Limbaugh makes this last point explicit when he repeatedly reminds us of this 30-year-old woman’s parents and the embarrassment he imagines they must feel: A woman’s place is safe within the home, away from men and public scandal.

Limbaugh’s defenders might argue that his opponents on the left have called him all sorts of names.
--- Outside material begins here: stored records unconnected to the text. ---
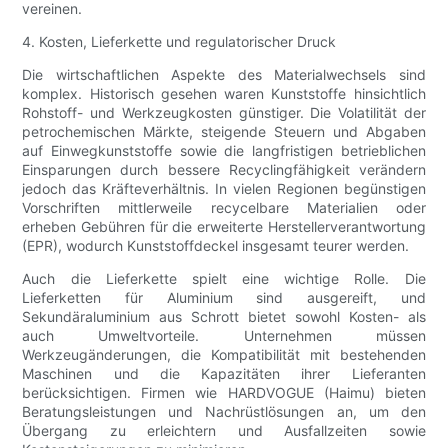
vereinen.
4. Kosten, Lieferkette und regulatorischer Druck
Die wirtschaftlichen Aspekte des Materialwechsels sind
komplex. Historisch gesehen waren Kunststoffe hinsichtlich
Rohstoff- und Werkzeugkosten günstiger. Die Volatilität der
petrochemischen Märkte, steigende Steuern und Abgaben
auf Einwegkunststoffe sowie die langfristigen betrieblichen
Einsparungen durch bessere Recyclingfähigkeit verändern
jedoch das Kräfteverhältnis. In vielen Regionen begünstigen
Vorschriften mittlerweile recycelbare Materialien oder
erheben Gebühren für die erweiterte Herstellerverantwortung
(EPR), wodurch Kunststoffdeckel insgesamt teurer werden.
Auch die Lieferkette spielt eine wichtige Rolle. Die
Lieferketten für Aluminium sind ausgereift, und
Sekundäraluminium aus Schrott bietet sowohl Kosten- als
auch Umweltvorteile. Unternehmen müssen
Werkzeugänderungen, die Kompatibilität mit bestehenden
Maschinen und die Kapazitäten ihrer Lieferanten
berücksichtigen. Firmen wie HARDVOGUE (Haimu) bieten
Beratungsleistungen und Nachrüstlösungen an, um den
Übergang zu erleichtern und Ausfallzeiten sowie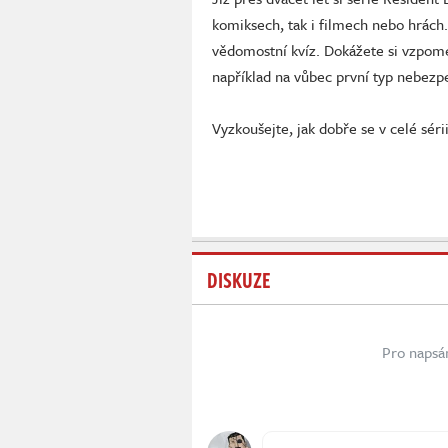
komiksech, tak i filmech nebo hrách. 
vědomostní kvíz. Dokážete si vzpome
například na vůbec první typ nebezp
Vyzkoušejte, jak dobře se v celé sé
DISKUZE
Pro napsá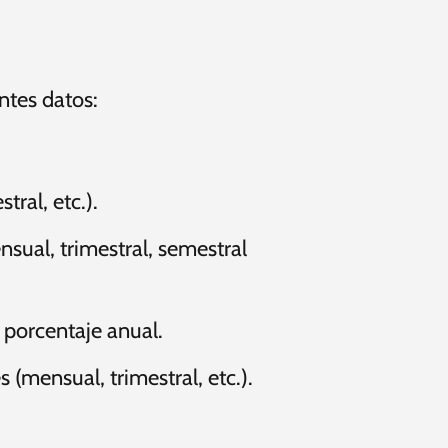
ntes datos:
tral, etc.).
nsual, trimestral, semestral
 porcentaje anual.
 (mensual, trimestral, etc.).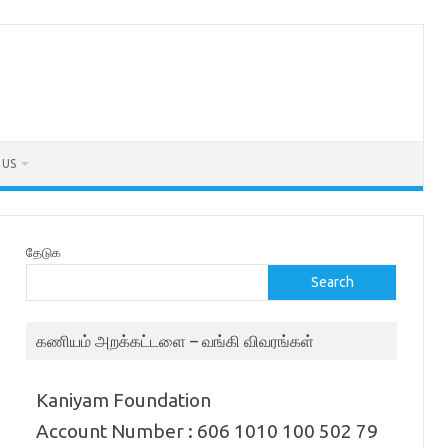
 US
தேடுக
Search
கணியம் அறக்கட்டளை – வங்கி விவரங்கள்
Kaniyam Foundation
Account Number : 606 1010 100 502 79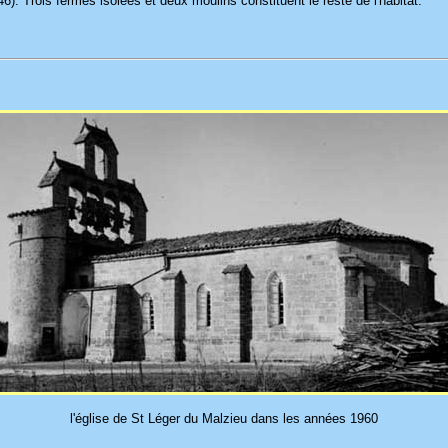
. Trois fermes isolées et deux moulins constituent le reste de l'habitat.
l'église de St Léger du Malzieu dans les années 1960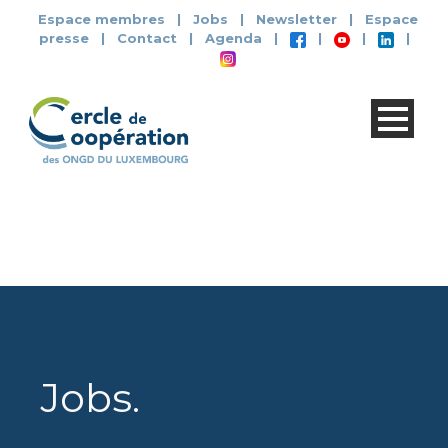
Espace membres
|
Jobs
|
Newsletter
|
Espace
presse
|
Contact
|
Agenda
|
|
|
|
Jobs
.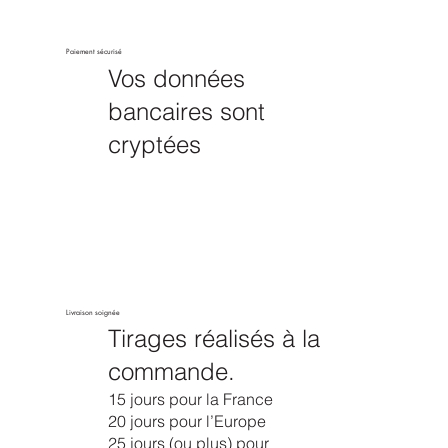
Paiement sécurisé
Vos données
bancaires sont
cryptées
Livraison soignée
Tirages réalisés à la
commande.
15 jours pour la France
20 jours pour l’Europe
25 jours (ou plus) pour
However, those insults were aimed at Limbaugh’s behavior or qualities — not his fundamental identity. (As comedian Louis C. K. once pointed out, there’s no genuinely hurtful slur for a white, straight man per se: “Boy, shouldn’t have called me a cracker, bringing me back to owning land and people, what a drag.”) There’s an asymmetry, then, between when Democrats portray Limbaugh as Dracula and what Limbaugh did to Fluke. By attacking Fluke’s gender and sexuality, Limbaugh implies that she is inherently worthless and vile as a woman.

It seems strange, though, that Limbaugh would spend so much time haranguing a woman he believed to be beneath his contempt. Limbaugh’s real motive becomes clearer when we realize that, as Allon White and Peter Stallybrass famously argued, “Disgust always bears the imprint of desire.”

Limbaugh’s sweaty, obsessive diatribes against Fluke reveal the obscene dimension of the new Puritanism. Limbaugh lingers over the testimony of the “college co-ed” because he clearly derives prurient enjoyment from the thought of her disgrace. Limbaugh and others like him claim to be responsible, continent and upright, but their rectitude is predicated upon violent ambivalence — hidden lust for the object of loathing. Hellfire sermons slip over into sadomasochistic reverie.

Don’t get me wrong — if Limbaugh wants to play out his porcine sex fantasies on his show, that’s his prerogative. But when Limbaugh projects those fantasies onto unwilling participants like Fluke or prevents women from having access to reproductive medical care in order to punish them for being “sluts,” he has clearly crossed the line.